-- Trecho de origem --
● ● ● ● ● ● ●

SOBRAMH – Como tem sido o enfrentamento à pandemia na Argentina?
Mariano de La Serna – Na Argentina há a confirmação de, aproximadamente, 17.415 casos, 559 óbitos e 272 pessoas em tratamento intensivo (dados divulgados em 02/06). No início da pandemia, haviam poucos locais elegíveis para processar amostras de coletas e apenas os pacientes sintomáticos foram avaliados, sem testes em massa. Hoje, vários centros de teste já estão habilitados. No entanto, os números de pacientes leves, graves e falecidos correspondem às estatísticas globais, de modo que os números atuais parecem ser confiáveis.
S – Qual foi o impacto no sistema de saúde?
MS – Poder ganhar tempo desde o surgimento dos primeiros casos permitiu adaptar a infraestrutura do sistema de saúde para enfrentar o provável aumento deles. Dos pacientes em leitos de UTI, 88% estão internados em clínicas, sanatórios ou hospitais da região metropolitana de Buenos Aires (AMBA). Os 12% restantes, no interior do país. O problema mais grave, atualmente, reside nos bairros populares em que a taxa de contágio e novos casos positivos crescem diariamente. Certamente relacionadas às condições de superlotação e à falta de medidas básicas de higiene por não ter serviços públicos adequados (água potável, remoção de excreta, etc.). Antes da pandemia, a distribuição dos leitos de UTI era de 2.419 e no setor público e 6.102 no setor privado. Nesta semana, das 11.405, 4.375 são do setor público e 7.030 do setor privado. Ou seja, leitos em hospitais públicos de todo o país passaram de 28% para 38% do total, desde que a Argentina ficou em quarentena, por cerca de 74 dias, até o momento O achatamento da curva de contágio e a demora no tempo de duplicação que poderia ser alcançado nos deu tempo para adaptar o sistema de saúde e equipá-lo com as exigências que virão.

● ● ● ● ● ● ●

-- Tarefas propostas --
- a) Reproduza, sem alterações, a parte do trecho sobre a pandemia na Argentina que começa em "SOBRAMH – Como" e termina em "parecem ser confiáveis.".
- b) Responda, com base no trecho sobre a pandemia na Argentina, às perguntas abaixo.
(i) Quantos óbitos haviam sido confirmados na Argentina, segundo os dados divulgados em 02/06?
(ii) Que porcentagem dos pacientes em leitos de UTI está internada na região metropolitana de Buenos Aires?
(iii) Quantos leitos de UTI do setor público existem nesta semana?
Os dados que vêm depois do trecho formam um material à parte.

● ● ● ● ● ● ●

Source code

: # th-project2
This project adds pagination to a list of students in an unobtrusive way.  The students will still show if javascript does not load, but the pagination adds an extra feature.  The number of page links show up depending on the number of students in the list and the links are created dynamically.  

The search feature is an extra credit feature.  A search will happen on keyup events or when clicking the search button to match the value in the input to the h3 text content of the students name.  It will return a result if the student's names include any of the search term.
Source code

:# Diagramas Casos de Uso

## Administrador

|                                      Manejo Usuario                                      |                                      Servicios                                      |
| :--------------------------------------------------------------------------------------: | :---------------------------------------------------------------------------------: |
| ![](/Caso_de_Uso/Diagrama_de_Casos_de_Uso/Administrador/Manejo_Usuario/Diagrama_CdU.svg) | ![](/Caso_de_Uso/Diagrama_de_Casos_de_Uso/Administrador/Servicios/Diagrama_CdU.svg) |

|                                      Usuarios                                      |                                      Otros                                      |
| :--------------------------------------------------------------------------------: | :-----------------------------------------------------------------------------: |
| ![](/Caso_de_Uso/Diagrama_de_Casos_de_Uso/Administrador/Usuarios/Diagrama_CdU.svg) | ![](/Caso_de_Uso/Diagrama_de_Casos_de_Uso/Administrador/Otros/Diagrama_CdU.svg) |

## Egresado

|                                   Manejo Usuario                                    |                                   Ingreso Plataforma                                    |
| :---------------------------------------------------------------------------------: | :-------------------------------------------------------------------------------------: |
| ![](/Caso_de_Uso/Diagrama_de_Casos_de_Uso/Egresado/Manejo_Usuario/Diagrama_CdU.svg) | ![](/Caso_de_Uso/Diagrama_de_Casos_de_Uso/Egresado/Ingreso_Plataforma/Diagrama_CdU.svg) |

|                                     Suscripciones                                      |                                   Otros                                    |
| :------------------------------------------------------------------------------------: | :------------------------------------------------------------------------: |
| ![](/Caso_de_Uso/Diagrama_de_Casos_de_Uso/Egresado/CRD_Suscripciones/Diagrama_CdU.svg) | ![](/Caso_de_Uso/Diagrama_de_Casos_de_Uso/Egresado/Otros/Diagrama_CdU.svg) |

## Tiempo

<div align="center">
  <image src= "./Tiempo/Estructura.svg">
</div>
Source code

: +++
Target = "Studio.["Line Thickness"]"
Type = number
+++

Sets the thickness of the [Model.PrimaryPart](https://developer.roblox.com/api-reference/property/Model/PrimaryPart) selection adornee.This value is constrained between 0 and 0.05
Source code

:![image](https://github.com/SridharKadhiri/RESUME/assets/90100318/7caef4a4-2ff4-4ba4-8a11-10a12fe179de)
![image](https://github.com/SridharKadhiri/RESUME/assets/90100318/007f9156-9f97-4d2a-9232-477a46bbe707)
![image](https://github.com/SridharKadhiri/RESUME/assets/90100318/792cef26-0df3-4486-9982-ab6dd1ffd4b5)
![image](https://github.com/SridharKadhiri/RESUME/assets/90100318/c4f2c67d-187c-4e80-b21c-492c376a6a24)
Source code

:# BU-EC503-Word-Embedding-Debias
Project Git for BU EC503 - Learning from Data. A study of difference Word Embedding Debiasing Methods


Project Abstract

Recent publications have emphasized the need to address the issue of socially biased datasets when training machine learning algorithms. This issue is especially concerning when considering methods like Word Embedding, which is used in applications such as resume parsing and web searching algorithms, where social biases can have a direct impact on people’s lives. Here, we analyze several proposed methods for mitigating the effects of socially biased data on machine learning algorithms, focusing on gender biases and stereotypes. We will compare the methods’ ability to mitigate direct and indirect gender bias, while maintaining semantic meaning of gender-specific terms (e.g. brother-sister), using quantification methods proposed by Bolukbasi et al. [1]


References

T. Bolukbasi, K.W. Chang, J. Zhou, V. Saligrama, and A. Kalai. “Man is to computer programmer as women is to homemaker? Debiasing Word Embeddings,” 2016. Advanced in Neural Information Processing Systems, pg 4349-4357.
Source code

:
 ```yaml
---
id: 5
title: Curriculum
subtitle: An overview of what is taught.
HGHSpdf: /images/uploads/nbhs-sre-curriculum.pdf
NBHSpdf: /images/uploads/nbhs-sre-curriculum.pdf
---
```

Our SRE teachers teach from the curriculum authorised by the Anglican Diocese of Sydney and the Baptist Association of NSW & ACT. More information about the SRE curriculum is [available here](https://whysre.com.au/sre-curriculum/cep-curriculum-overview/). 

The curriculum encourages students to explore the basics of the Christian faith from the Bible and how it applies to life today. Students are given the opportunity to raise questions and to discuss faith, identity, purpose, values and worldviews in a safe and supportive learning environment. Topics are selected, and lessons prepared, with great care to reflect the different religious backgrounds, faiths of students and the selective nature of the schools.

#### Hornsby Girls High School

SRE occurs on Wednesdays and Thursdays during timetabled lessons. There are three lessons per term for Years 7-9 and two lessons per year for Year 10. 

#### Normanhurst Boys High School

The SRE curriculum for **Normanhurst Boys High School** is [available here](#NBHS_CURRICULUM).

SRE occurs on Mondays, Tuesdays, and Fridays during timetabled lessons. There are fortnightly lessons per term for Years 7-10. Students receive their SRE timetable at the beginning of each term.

● ● ● ● ● ● ●

-- Respostas do exercício --
- a)
SOBRAMH – Como tem sido o enfrentamento à pandemia na Argentina?
Mariano de La Serna – Na Argentina há a confirmação de, aproximadamente, 17.415 casos, 559 óbitos e 272 pessoas em tratamento intensivo (dados divulgados em 02/06). No início da pandemia, haviam poucos locais elegíveis para processar amostras de coletas e apenas os pacientes sintomáticos foram avaliados, sem testes em massa. Hoje, vários centros de teste já estão habilitados. No entanto, os números de pacientes leves, graves e falecidos correspondem às estatísticas globais, de modo que os números atuais parecem ser confiáveis.

- b)
(i) 559 óbitos.
(ii) 88%.
(iii) 4.375 leitos.